REQUIRED WORK
Using the records below, transcribe word for word the stretch from the line that contains "right shoulder: (102, 67, 6)" through the line that contains "left elbow: (131, 88, 0)", both end lines included, and nothing else.

[Entries taken from a collection]
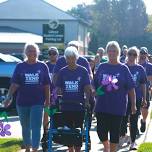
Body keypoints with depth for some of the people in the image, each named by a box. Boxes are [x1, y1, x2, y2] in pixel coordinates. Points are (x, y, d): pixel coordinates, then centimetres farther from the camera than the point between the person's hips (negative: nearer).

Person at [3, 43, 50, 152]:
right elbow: (14, 84, -3)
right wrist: (9, 97, -15)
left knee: (36, 127, -8)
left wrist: (47, 100, 2)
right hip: (22, 102, 2)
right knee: (25, 127, 14)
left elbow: (47, 85, 4)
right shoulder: (20, 66, 2)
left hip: (38, 102, -2)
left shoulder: (43, 66, 1)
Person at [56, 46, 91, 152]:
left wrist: (87, 101, -17)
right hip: (66, 106, 3)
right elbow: (58, 88, 6)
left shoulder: (83, 71, -2)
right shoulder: (62, 72, 5)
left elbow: (87, 88, -5)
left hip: (79, 106, -2)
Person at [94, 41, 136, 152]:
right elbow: (95, 85, 11)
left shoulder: (123, 69, -1)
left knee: (115, 131, 5)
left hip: (118, 106, -2)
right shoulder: (102, 67, 6)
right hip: (102, 105, 2)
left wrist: (133, 104, -2)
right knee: (101, 130, 1)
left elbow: (131, 88, 0)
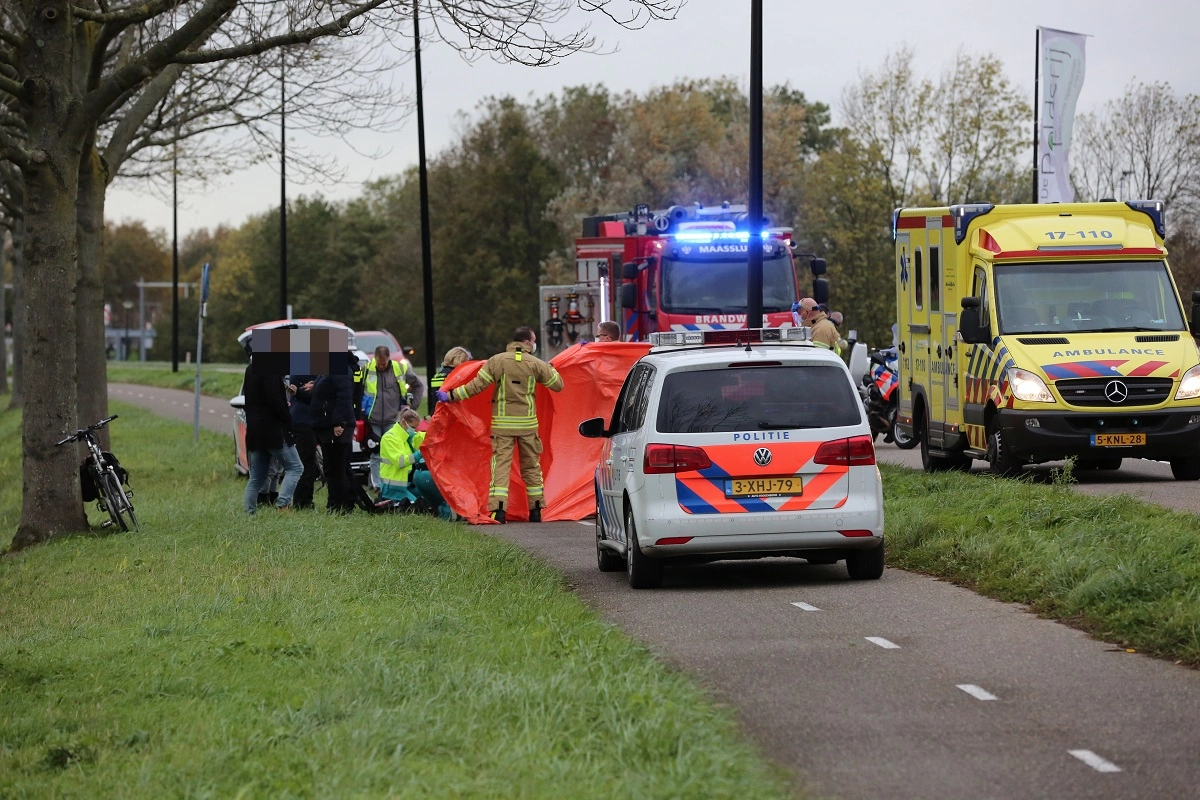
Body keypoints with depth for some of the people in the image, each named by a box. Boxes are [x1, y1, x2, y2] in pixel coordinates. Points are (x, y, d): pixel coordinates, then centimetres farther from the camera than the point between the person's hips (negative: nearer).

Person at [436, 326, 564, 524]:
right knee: (532, 466, 13)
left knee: (501, 464, -3)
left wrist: (451, 396, -1)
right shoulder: (536, 364, -1)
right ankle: (536, 511, 15)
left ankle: (498, 510, -15)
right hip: (528, 423, 1)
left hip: (502, 423, -1)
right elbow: (558, 385, 8)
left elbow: (477, 385, -8)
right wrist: (551, 369, 28)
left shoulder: (497, 361, -4)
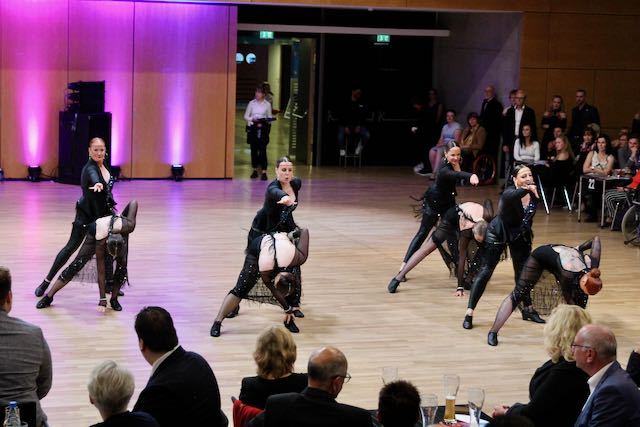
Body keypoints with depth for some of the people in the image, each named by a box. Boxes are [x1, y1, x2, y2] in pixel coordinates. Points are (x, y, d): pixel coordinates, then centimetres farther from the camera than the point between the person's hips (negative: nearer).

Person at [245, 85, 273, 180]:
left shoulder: (267, 104, 3)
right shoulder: (252, 103, 4)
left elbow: (270, 117, 8)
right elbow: (246, 116, 6)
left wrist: (266, 121, -13)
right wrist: (253, 119, -12)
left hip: (263, 129, -1)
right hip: (252, 128, 1)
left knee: (262, 149, -8)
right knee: (254, 149, 4)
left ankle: (264, 171, -8)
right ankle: (255, 170, 17)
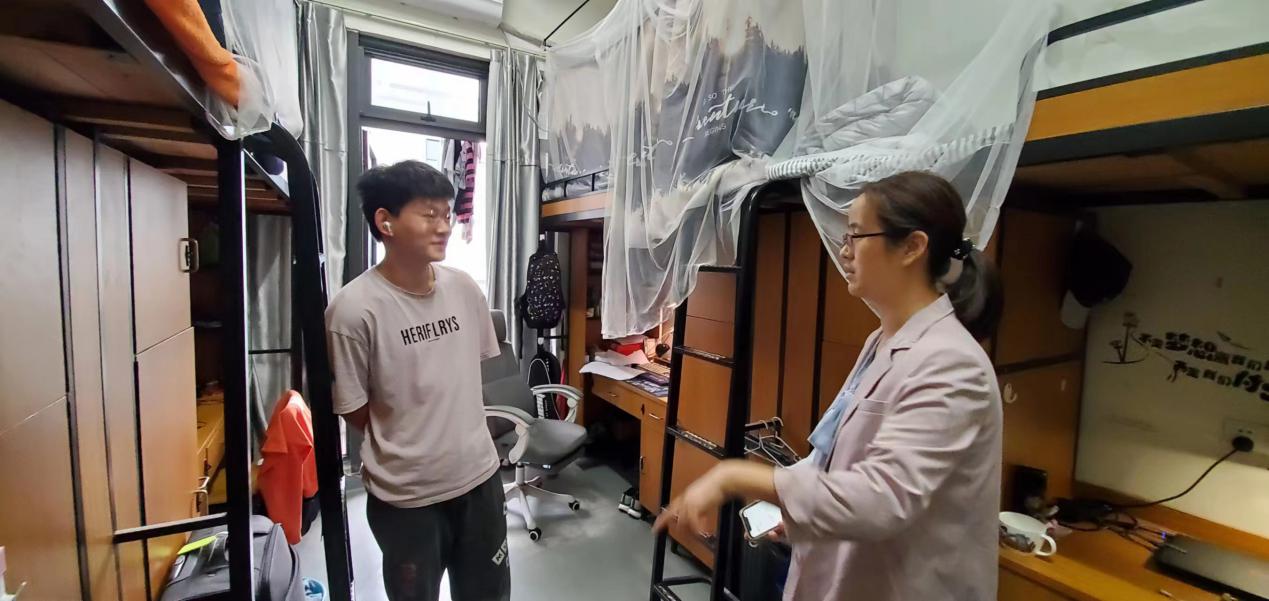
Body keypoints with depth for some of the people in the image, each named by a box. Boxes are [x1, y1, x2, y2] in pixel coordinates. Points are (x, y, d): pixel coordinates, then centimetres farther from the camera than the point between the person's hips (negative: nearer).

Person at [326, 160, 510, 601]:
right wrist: (406, 447, 1)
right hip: (405, 495, -4)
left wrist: (450, 426, 7)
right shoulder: (354, 309, -20)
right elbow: (354, 412, -10)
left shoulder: (464, 289, -5)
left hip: (479, 477, 4)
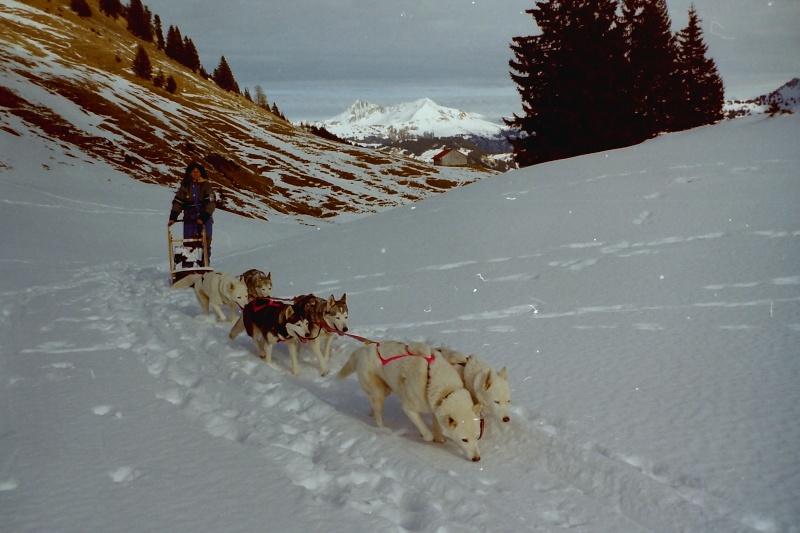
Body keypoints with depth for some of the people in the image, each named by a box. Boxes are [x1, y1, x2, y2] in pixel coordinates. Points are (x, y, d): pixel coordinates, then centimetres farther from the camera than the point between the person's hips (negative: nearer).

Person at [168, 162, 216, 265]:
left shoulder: (206, 186, 1)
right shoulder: (184, 187, 9)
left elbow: (211, 203, -8)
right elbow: (178, 203, 5)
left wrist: (203, 217, -19)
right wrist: (173, 217, -7)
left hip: (205, 219, -2)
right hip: (189, 220, 2)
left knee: (205, 244, -3)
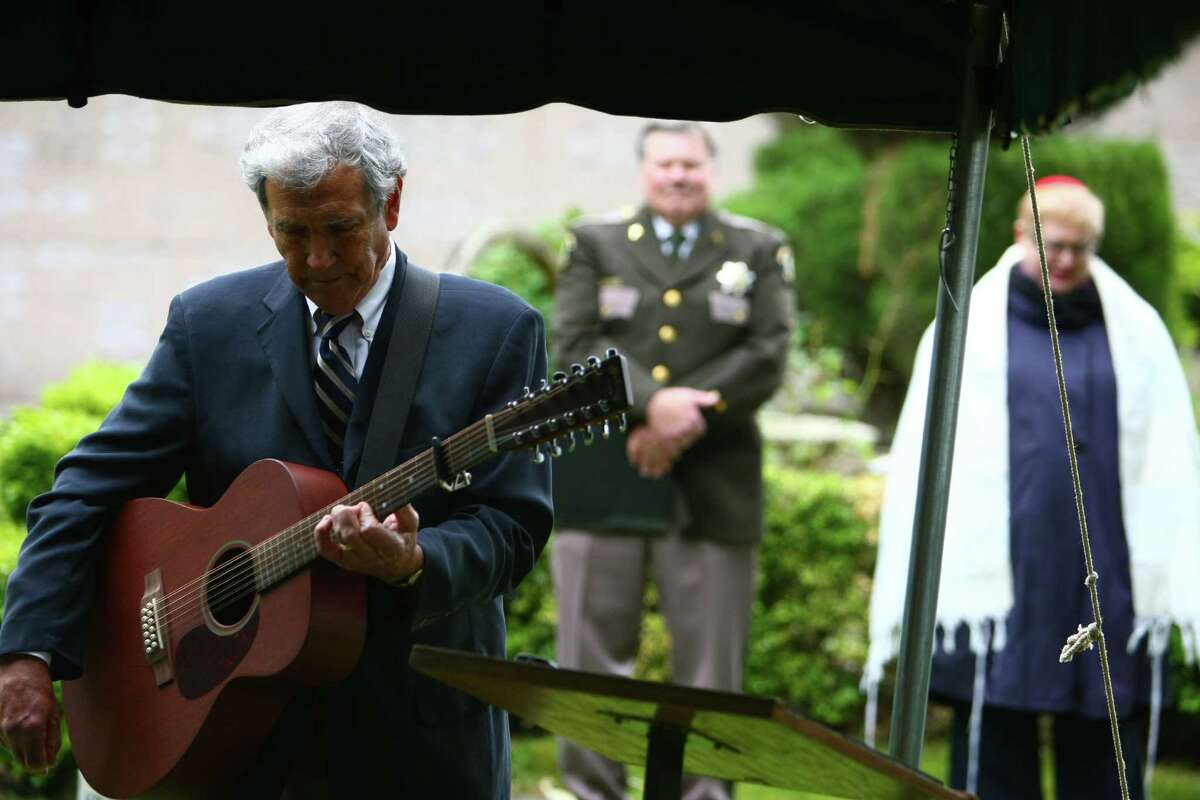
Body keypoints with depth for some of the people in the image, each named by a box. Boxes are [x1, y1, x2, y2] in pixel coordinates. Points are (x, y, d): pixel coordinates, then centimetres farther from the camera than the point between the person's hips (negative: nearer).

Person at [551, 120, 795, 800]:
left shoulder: (759, 251, 12)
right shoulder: (595, 245, 13)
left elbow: (768, 357, -2)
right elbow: (577, 344, -2)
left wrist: (683, 421, -12)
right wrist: (651, 403, -18)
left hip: (713, 484, 0)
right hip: (604, 481, 0)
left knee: (710, 655, 1)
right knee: (593, 644, 2)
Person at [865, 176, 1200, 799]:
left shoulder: (1137, 330, 9)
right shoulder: (968, 327, 7)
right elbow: (918, 467, 5)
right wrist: (899, 603, -2)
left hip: (1107, 591, 1)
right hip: (996, 583, -1)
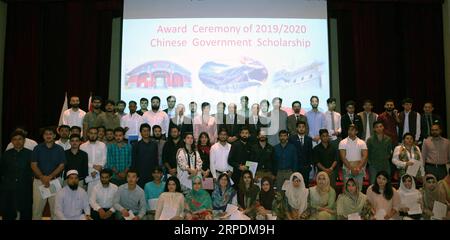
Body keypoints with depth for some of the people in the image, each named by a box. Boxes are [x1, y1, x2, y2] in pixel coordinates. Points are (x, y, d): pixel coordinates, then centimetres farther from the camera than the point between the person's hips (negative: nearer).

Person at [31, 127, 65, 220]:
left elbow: (61, 166, -1)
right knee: (37, 207, 1)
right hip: (39, 181, 0)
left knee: (55, 207, 1)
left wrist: (49, 177, -12)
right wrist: (42, 177, -13)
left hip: (55, 180, 0)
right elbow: (33, 165, 0)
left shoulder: (59, 149, 3)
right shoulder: (37, 148, 4)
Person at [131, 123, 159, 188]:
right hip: (140, 175, -2)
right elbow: (133, 161, 2)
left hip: (152, 174, 2)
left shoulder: (154, 145, 8)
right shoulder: (136, 145, 1)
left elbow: (156, 159, 11)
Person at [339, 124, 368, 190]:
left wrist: (358, 168, -17)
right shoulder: (343, 142, 1)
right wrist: (351, 168, -16)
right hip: (347, 170, -1)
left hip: (360, 170, 1)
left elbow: (365, 156, -3)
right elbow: (343, 157, -7)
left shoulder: (362, 143, 6)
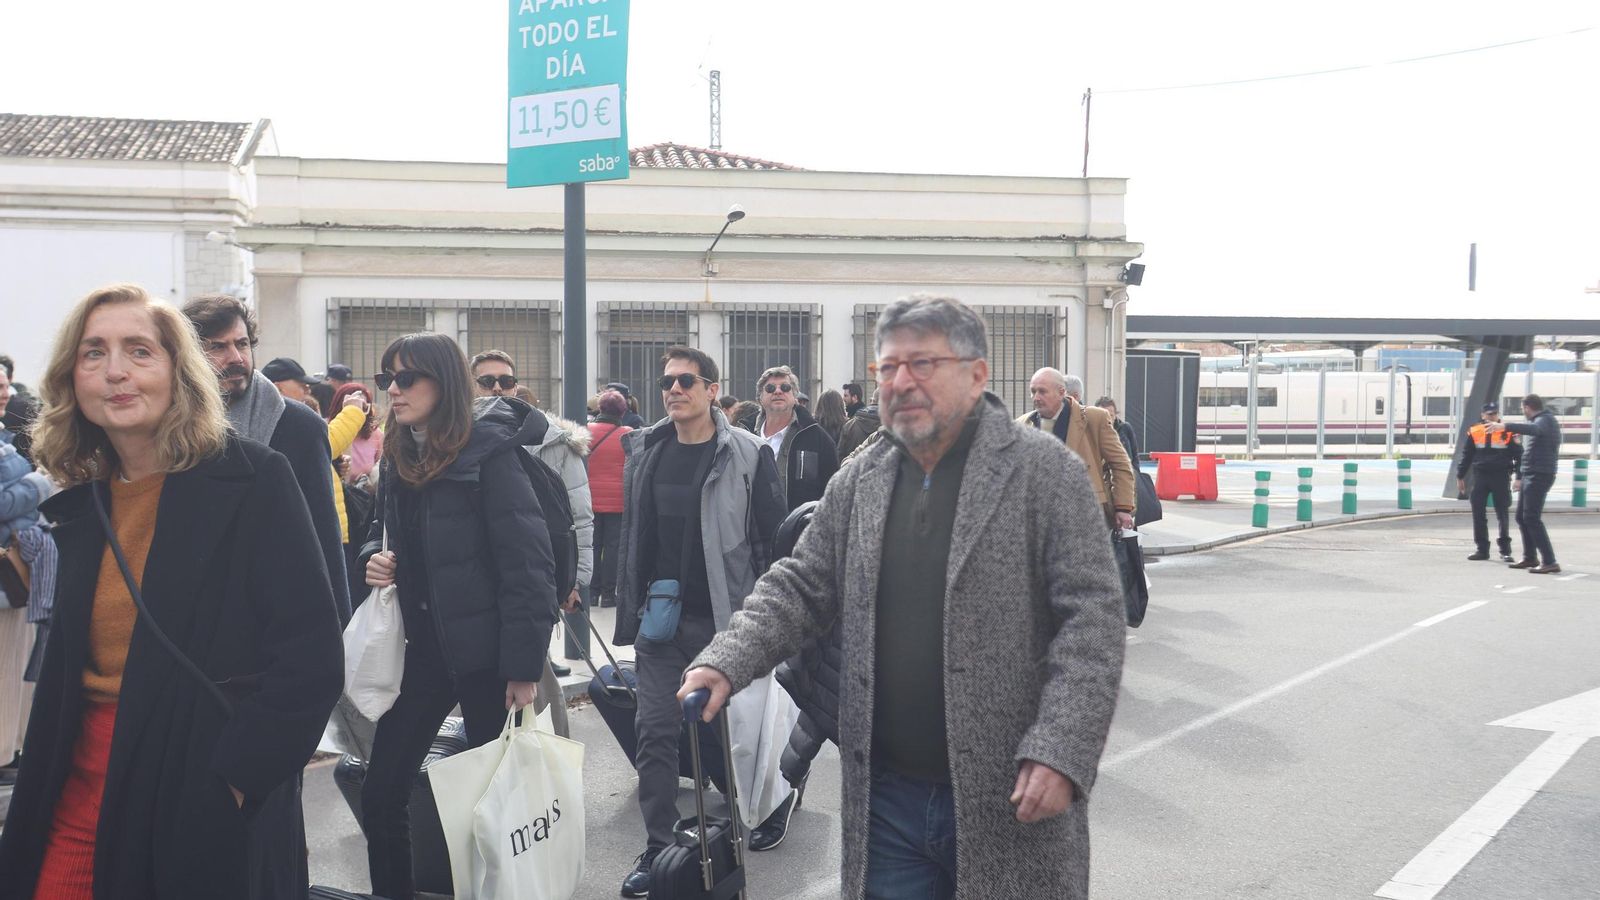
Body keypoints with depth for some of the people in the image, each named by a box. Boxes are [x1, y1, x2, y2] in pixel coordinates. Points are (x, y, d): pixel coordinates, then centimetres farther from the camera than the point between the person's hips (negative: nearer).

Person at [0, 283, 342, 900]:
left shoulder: (254, 481, -11)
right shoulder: (81, 502, 7)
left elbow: (310, 657, -16)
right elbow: (70, 663, 17)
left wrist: (232, 779, -18)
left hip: (209, 805, -5)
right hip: (80, 796, 5)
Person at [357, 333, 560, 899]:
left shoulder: (487, 449, -13)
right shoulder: (397, 457, 9)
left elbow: (527, 563, -17)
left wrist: (524, 666, -20)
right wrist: (374, 558, -1)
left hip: (483, 650, -6)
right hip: (422, 649, 6)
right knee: (381, 794, 7)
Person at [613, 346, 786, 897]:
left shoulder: (748, 455, -7)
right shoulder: (645, 452, 7)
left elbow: (772, 543, -6)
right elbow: (632, 536, 13)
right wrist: (629, 610, 11)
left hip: (722, 620, -3)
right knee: (655, 732, 2)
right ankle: (657, 851, 12)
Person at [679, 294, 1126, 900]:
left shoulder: (1048, 473, -7)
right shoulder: (859, 482, 8)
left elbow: (1092, 618, -11)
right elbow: (800, 588, 11)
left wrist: (1059, 752, -20)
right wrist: (727, 662, -5)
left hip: (1010, 799, -4)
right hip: (884, 797, 4)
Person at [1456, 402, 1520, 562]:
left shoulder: (1508, 433, -3)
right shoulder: (1474, 432, 4)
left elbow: (1518, 455, 0)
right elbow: (1466, 456, 11)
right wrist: (1460, 477, 11)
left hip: (1501, 477, -2)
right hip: (1480, 477, 2)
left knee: (1503, 514, 2)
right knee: (1478, 514, 3)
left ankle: (1505, 550, 10)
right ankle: (1482, 549, 12)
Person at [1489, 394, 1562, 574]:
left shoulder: (1545, 420, -12)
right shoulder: (1540, 421, 21)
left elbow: (1533, 429, -38)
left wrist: (1506, 426, -49)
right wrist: (1520, 477, 34)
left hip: (1539, 476, -10)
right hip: (1530, 475, 10)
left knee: (1532, 518, -14)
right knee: (1522, 517, 15)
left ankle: (1549, 562, -16)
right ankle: (1530, 558, 24)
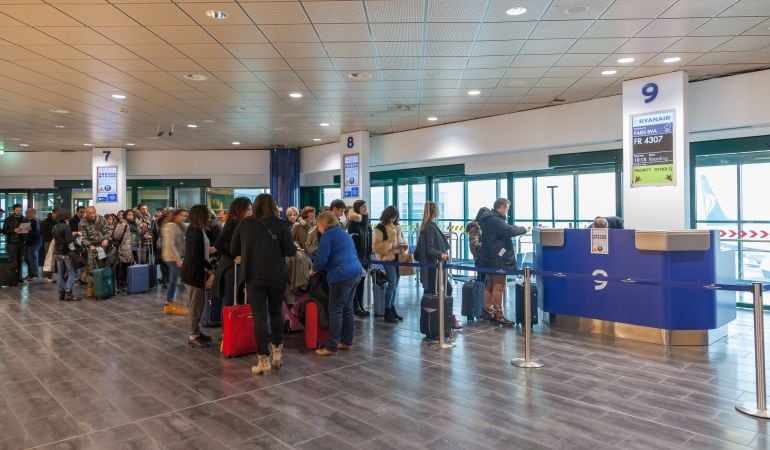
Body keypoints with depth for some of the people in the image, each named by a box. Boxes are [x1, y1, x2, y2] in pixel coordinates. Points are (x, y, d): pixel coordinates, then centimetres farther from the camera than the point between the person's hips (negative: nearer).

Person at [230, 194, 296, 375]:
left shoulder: (244, 224, 2)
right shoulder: (280, 224, -3)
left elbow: (233, 250, 8)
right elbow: (291, 251, -4)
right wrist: (295, 247, 17)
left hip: (254, 276, 0)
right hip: (278, 276, 1)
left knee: (259, 317, 2)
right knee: (276, 313, 18)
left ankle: (264, 360, 3)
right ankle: (277, 353, 24)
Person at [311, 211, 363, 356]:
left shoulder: (328, 235, -5)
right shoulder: (344, 233, 22)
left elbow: (322, 259, -11)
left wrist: (313, 269, 10)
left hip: (342, 275, -9)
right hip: (356, 272, 9)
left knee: (335, 310, -4)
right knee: (347, 307, 14)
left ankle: (331, 346, 0)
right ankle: (347, 341, 21)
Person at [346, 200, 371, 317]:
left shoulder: (367, 224, 11)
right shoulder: (352, 224, -10)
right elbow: (350, 241, -14)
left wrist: (369, 256, 11)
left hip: (365, 257, 7)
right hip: (355, 257, -6)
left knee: (361, 282, 11)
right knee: (355, 282, 1)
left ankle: (360, 306, 18)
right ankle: (355, 307, 8)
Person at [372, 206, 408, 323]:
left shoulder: (397, 226, 12)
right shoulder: (380, 228, -9)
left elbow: (401, 238, 24)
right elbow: (376, 246, -15)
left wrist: (404, 244, 1)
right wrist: (391, 246, -21)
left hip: (397, 257, 7)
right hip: (387, 258, -7)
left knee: (395, 285, 12)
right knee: (392, 284, -11)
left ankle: (392, 309, 24)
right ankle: (387, 312, -1)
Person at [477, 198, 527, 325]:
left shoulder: (489, 219, 14)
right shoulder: (494, 220, -19)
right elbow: (510, 231, -26)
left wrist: (514, 228, 2)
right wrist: (523, 229, -9)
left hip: (490, 258, 11)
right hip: (497, 259, -11)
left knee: (490, 285, 16)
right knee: (499, 287, -5)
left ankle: (488, 310, 22)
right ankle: (498, 315, -1)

YOUR RESPONSE
right shoulder: (102, 67, 6)
right hip: (102, 105, 2)
left wrist: (133, 104, -2)
right knee: (101, 130, 1)
left elbow: (131, 88, 0)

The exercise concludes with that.